-- SUPPLIED RECORDS follows --

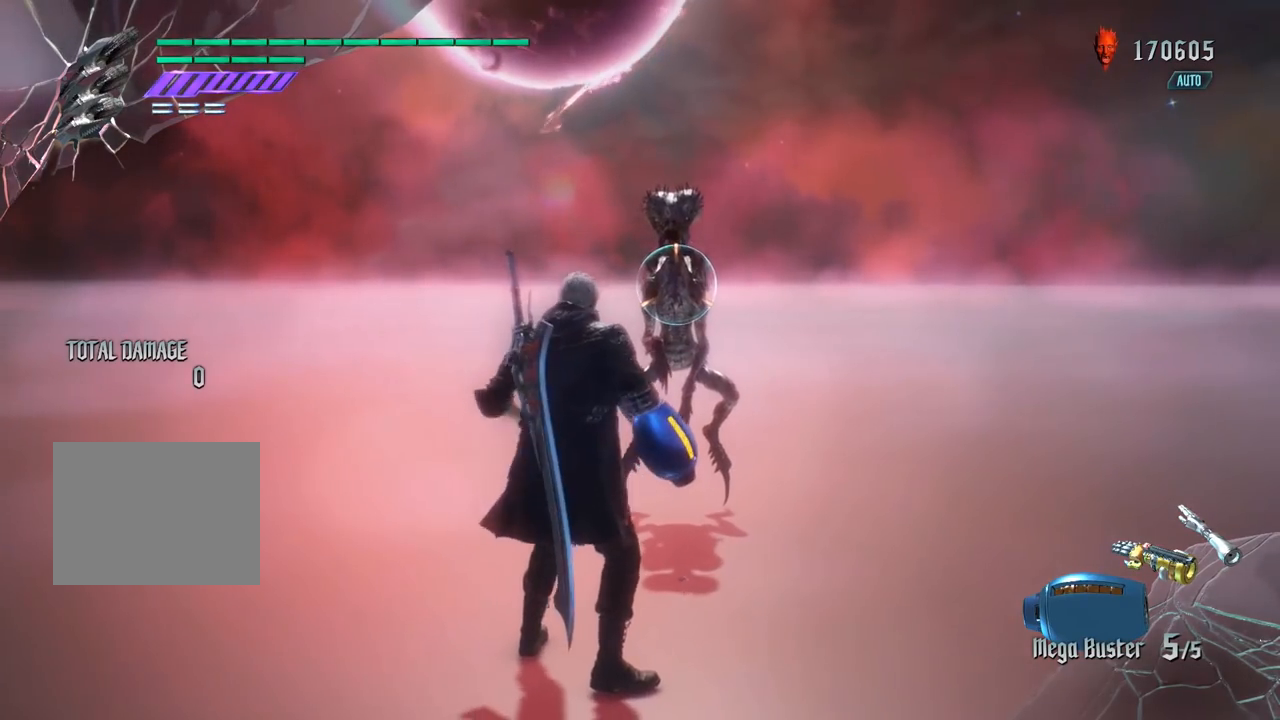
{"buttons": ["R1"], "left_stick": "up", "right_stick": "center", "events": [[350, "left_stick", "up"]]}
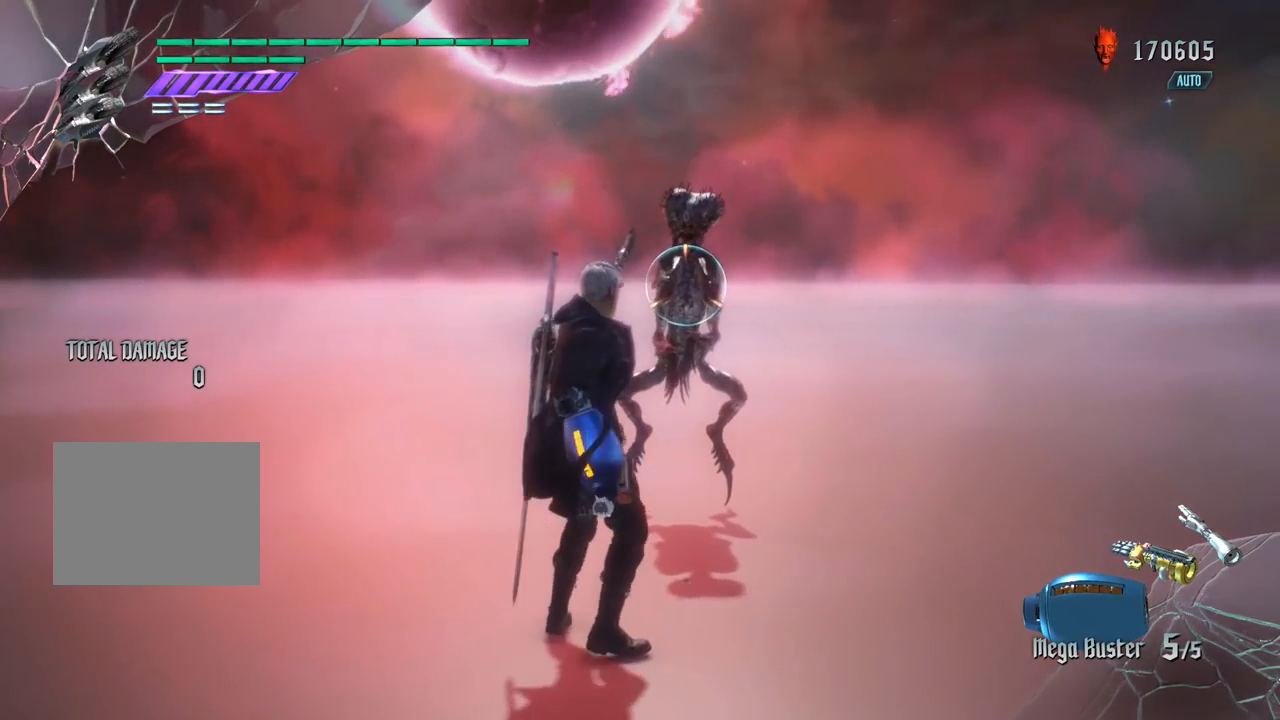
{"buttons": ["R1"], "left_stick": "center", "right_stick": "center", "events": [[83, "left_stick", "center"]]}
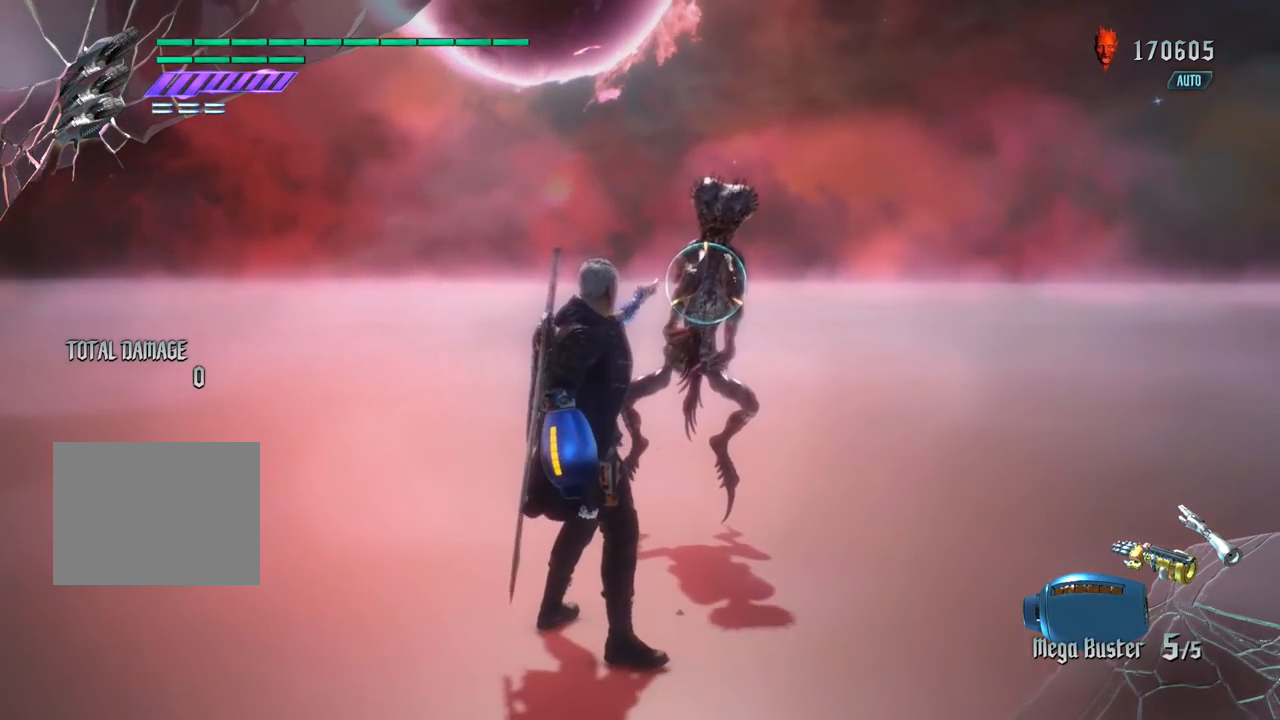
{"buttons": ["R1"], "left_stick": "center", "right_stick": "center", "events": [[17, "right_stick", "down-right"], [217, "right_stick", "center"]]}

-- SUPPLIED RECORDS concluded --
-- SUPPLIED RECORDS follows --

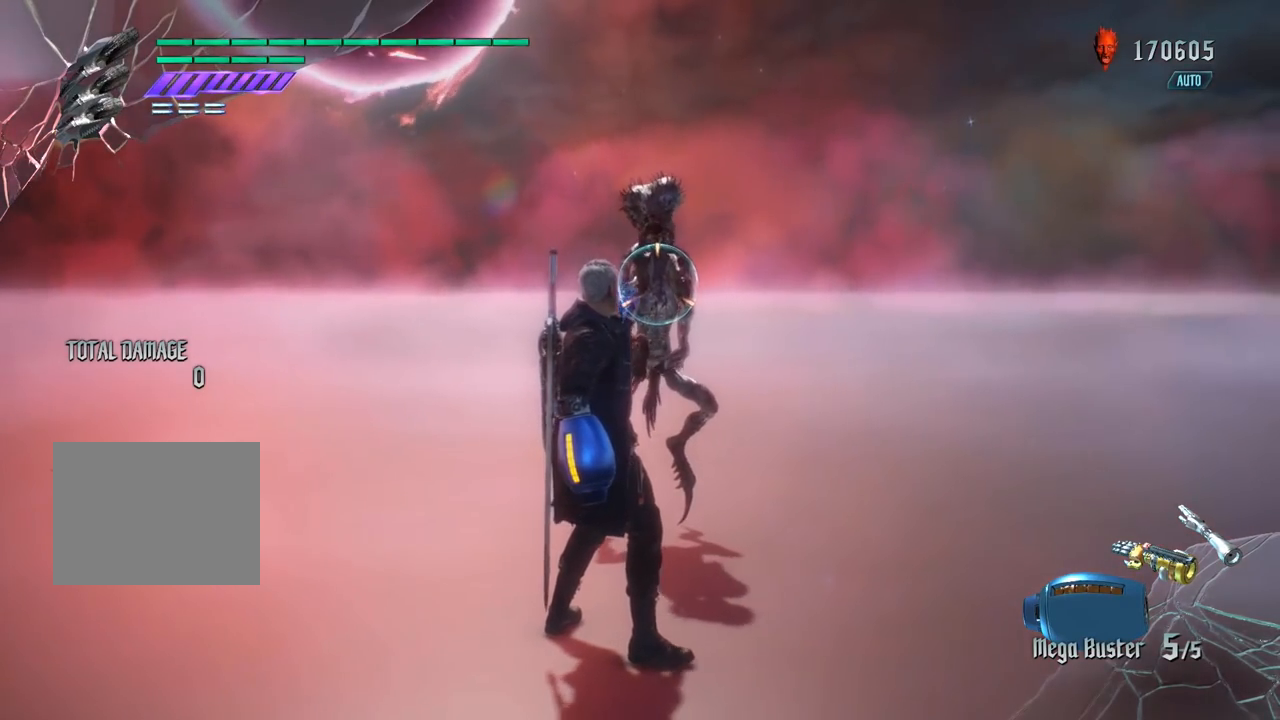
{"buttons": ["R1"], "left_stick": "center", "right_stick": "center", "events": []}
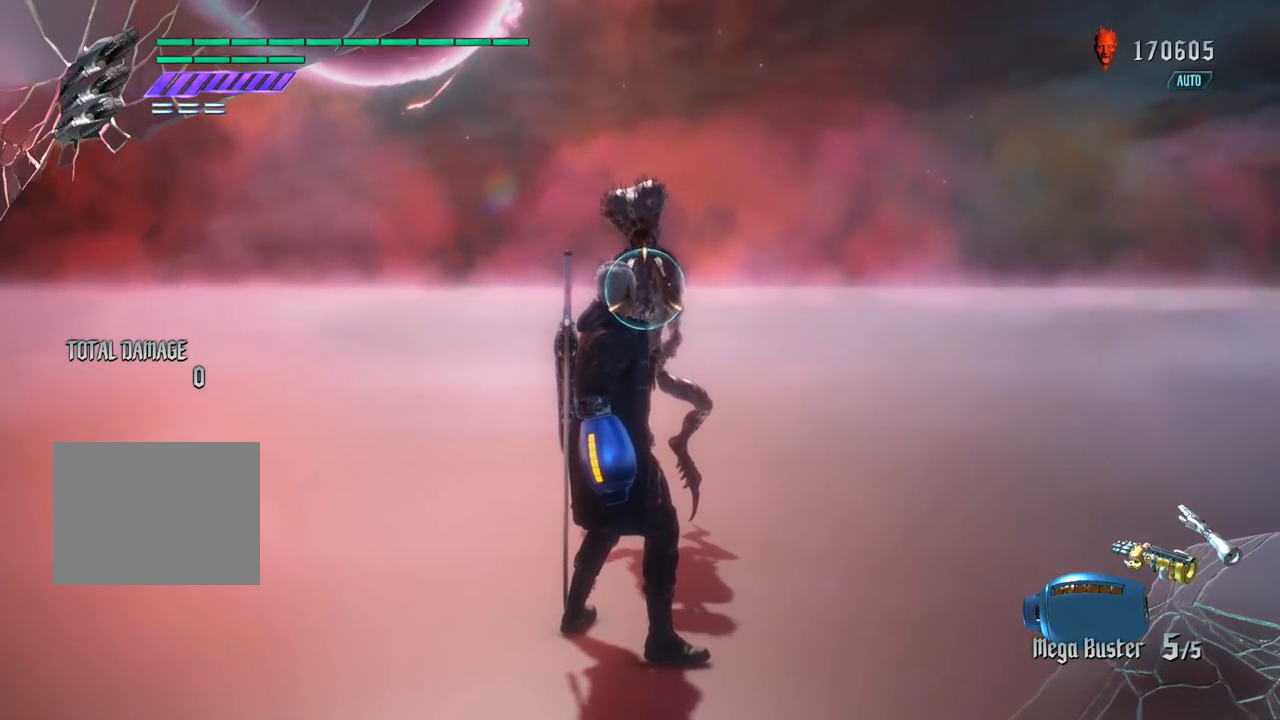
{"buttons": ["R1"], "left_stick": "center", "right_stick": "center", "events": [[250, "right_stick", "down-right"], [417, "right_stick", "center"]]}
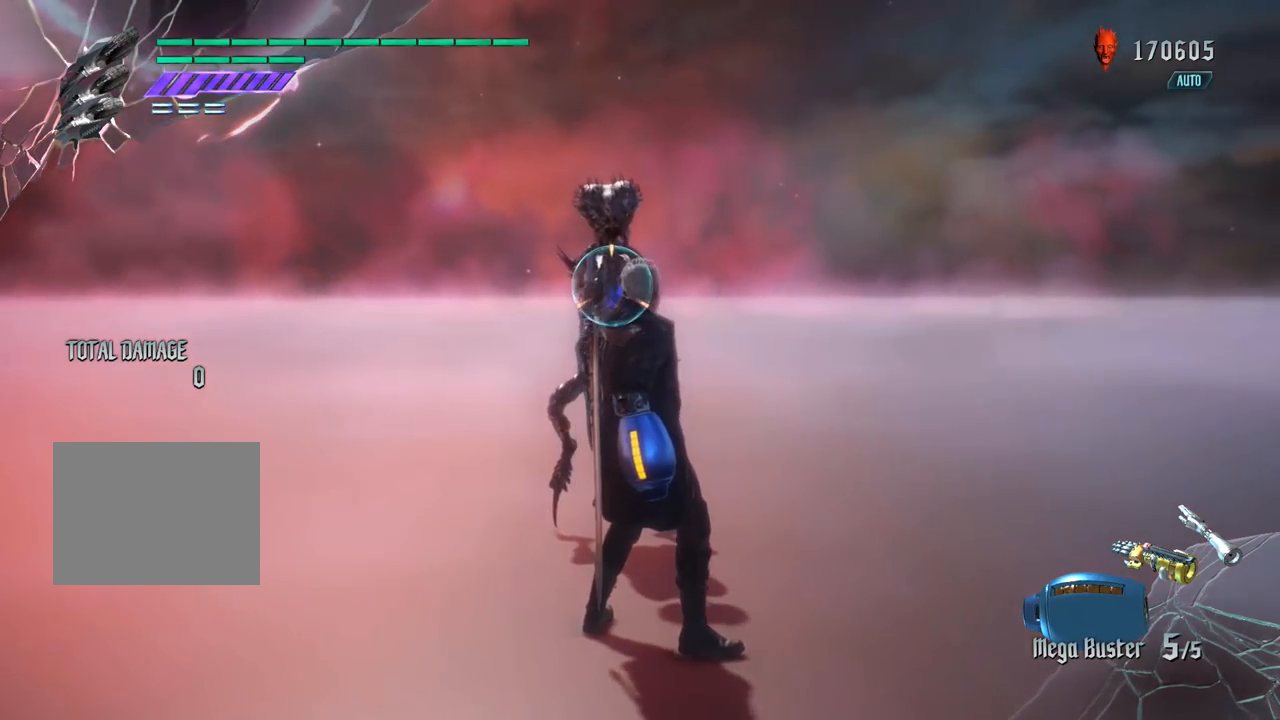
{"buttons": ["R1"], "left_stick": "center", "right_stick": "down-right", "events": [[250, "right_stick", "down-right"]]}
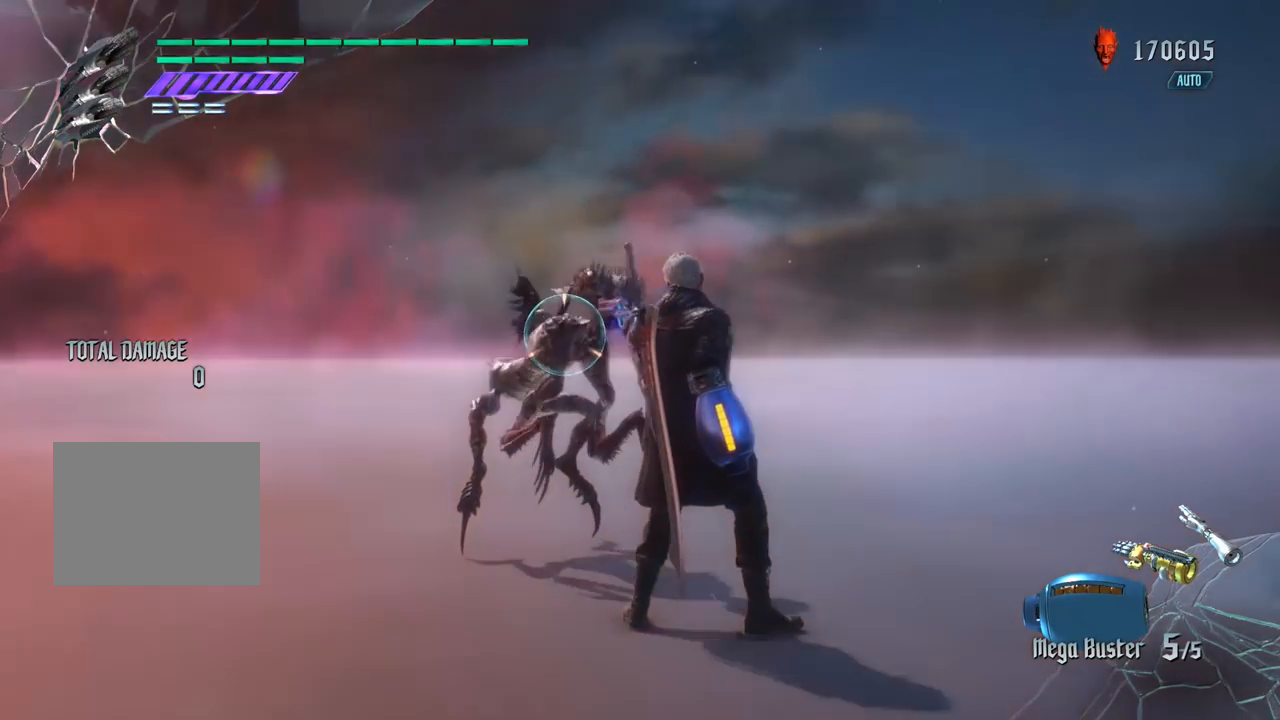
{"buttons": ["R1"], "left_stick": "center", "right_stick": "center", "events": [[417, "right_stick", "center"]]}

-- SUPPLIED RECORDS concluded --

THE TASK:
Say how many lines of the data above include the word "down", and add nothing further.

ANSWER TO THIS EXERCISE:
3